[The input]
* * * * * * * * *
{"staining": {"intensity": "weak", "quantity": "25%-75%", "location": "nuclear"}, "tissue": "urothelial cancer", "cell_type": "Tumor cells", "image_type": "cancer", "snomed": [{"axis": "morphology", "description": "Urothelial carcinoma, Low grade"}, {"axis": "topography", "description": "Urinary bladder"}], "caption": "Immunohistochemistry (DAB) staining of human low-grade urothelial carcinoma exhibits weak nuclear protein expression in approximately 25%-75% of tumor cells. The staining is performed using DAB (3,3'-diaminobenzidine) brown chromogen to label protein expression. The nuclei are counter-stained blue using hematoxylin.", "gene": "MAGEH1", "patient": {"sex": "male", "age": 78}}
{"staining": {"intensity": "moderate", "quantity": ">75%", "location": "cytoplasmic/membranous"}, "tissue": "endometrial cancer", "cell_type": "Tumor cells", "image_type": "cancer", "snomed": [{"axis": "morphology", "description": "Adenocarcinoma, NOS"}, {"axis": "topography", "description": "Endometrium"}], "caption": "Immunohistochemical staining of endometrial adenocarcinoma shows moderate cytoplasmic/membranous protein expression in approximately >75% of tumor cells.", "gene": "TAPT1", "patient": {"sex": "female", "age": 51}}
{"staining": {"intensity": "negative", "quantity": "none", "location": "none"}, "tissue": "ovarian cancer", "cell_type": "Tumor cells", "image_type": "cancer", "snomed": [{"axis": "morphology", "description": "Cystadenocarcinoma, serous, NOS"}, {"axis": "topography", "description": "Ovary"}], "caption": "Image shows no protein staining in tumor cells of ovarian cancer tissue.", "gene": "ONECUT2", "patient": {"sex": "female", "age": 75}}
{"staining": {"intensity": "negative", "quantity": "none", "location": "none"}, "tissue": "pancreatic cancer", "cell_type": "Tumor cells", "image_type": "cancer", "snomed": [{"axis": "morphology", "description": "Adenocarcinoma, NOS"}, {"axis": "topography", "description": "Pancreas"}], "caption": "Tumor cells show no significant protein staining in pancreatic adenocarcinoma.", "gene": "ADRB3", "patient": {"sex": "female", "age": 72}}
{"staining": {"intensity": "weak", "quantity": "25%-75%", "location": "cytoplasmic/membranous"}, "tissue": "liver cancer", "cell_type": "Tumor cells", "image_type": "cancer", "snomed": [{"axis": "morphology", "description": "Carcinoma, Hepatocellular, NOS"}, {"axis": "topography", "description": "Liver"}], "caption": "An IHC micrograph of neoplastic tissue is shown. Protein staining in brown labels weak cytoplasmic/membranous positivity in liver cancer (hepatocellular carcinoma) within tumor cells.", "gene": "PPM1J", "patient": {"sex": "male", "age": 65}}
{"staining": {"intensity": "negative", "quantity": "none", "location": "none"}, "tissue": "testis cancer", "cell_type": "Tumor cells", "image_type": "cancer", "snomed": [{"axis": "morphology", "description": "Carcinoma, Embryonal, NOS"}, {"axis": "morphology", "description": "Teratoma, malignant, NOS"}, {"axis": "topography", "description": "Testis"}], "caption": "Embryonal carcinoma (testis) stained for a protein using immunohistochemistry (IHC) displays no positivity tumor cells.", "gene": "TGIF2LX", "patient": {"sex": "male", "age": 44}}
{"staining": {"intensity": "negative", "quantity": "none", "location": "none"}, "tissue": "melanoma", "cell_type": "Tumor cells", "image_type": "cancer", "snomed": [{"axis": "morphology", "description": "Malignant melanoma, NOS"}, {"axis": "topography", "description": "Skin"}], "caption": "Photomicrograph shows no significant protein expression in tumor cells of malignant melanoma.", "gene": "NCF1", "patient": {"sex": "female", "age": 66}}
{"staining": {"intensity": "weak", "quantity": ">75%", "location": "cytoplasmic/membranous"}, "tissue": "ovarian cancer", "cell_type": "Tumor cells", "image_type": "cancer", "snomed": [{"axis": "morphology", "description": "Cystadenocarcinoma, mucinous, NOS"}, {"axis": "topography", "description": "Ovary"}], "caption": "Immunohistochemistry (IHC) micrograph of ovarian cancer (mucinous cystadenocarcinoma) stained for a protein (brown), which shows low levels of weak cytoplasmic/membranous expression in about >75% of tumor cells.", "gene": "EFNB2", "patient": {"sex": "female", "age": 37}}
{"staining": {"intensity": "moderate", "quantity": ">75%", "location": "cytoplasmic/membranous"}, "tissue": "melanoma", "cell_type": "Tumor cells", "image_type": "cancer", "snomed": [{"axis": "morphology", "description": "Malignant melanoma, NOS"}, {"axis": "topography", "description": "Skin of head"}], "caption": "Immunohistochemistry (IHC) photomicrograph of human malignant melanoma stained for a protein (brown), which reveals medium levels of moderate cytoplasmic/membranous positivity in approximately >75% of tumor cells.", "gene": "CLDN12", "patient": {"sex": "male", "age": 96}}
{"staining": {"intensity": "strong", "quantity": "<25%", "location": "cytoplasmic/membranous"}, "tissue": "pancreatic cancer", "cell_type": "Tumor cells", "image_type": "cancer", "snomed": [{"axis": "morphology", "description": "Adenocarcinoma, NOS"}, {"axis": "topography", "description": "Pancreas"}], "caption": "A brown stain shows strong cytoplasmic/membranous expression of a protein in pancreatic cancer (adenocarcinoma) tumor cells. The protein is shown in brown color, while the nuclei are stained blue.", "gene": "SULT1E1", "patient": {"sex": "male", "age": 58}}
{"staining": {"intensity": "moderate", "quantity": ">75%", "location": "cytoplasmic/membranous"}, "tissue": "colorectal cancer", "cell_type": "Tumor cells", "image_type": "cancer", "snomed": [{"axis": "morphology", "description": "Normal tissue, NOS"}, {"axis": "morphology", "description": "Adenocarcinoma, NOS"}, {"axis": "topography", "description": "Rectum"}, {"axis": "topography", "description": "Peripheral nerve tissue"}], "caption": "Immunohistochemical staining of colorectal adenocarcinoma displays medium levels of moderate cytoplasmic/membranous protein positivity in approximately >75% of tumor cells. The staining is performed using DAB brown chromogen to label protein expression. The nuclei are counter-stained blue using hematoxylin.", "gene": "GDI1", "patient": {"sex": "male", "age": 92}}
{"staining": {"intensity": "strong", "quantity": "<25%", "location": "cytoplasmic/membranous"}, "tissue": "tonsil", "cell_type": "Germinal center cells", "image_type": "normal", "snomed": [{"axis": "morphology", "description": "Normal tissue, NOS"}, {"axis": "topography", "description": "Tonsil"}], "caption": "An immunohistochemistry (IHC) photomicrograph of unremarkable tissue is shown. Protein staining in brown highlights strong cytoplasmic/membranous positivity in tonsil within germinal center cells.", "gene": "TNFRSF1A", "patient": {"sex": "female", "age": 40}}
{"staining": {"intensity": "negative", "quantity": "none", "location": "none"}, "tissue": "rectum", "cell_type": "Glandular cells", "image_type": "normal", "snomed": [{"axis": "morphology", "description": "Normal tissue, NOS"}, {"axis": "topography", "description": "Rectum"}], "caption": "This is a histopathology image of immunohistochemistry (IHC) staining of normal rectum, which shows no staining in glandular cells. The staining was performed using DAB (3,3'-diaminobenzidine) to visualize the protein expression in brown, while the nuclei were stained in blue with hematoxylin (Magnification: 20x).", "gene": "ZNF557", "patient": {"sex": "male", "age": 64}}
* * * * * * * * *
[Task requirements] In the listing above, find the line containing "cells show no" and the line containing "shows no significant", then quote both, plus every line between them, exactly as written.

[Completed exercise]
{"staining": {"intensity": "negative", "quantity": "none", "location": "none"}, "tissue": "pancreatic cancer", "cell_type": "Tumor cells", "image_type": "cancer", "snomed": [{"axis": "morphology", "description": "Adenocarcinoma, NOS"}, {"axis": "topography", "description": "Pancreas"}], "caption": "Tumor cells show no significant protein staining in pancreatic adenocarcinoma.", "gene": "ADRB3", "patient": {"sex": "female", "age": 72}}
{"staining": {"intensity": "weak", "quantity": "25%-75%", "location": "cytoplasmic/membranous"}, "tissue": "liver cancer", "cell_type": "Tumor cells", "image_type": "cancer", "snomed": [{"axis": "morphology", "description": "Carcinoma, Hepatocellular, NOS"}, {"axis": "topography", "description": "Liver"}], "caption": "An IHC micrograph of neoplastic tissue is shown. Protein staining in brown labels weak cytoplasmic/membranous positivity in liver cancer (hepatocellular carcinoma) within tumor cells.", "gene": "PPM1J", "patient": {"sex": "male", "age": 65}}
{"staining": {"intensity": "negative", "quantity": "none", "location": "none"}, "tissue": "testis cancer", "cell_type": "Tumor cells", "image_type": "cancer", "snomed": [{"axis": "morphology", "description": "Carcinoma, Embryonal, NOS"}, {"axis": "morphology", "description": "Teratoma, malignant, NOS"}, {"axis": "topography", "description": "Testis"}], "caption": "Embryonal carcinoma (testis) stained for a protein using immunohistochemistry (IHC) displays no positivity tumor cells.", "gene": "TGIF2LX", "patient": {"sex": "male", "age": 44}}
{"staining": {"intensity": "negative", "quantity": "none", "location": "none"}, "tissue": "melanoma", "cell_type": "Tumor cells", "image_type": "cancer", "snomed": [{"axis": "morphology", "description": "Malignant melanoma, NOS"}, {"axis": "topography", "description": "Skin"}], "caption": "Photomicrograph shows no significant protein expression in tumor cells of malignant melanoma.", "gene": "NCF1", "patient": {"sex": "female", "age": 66}}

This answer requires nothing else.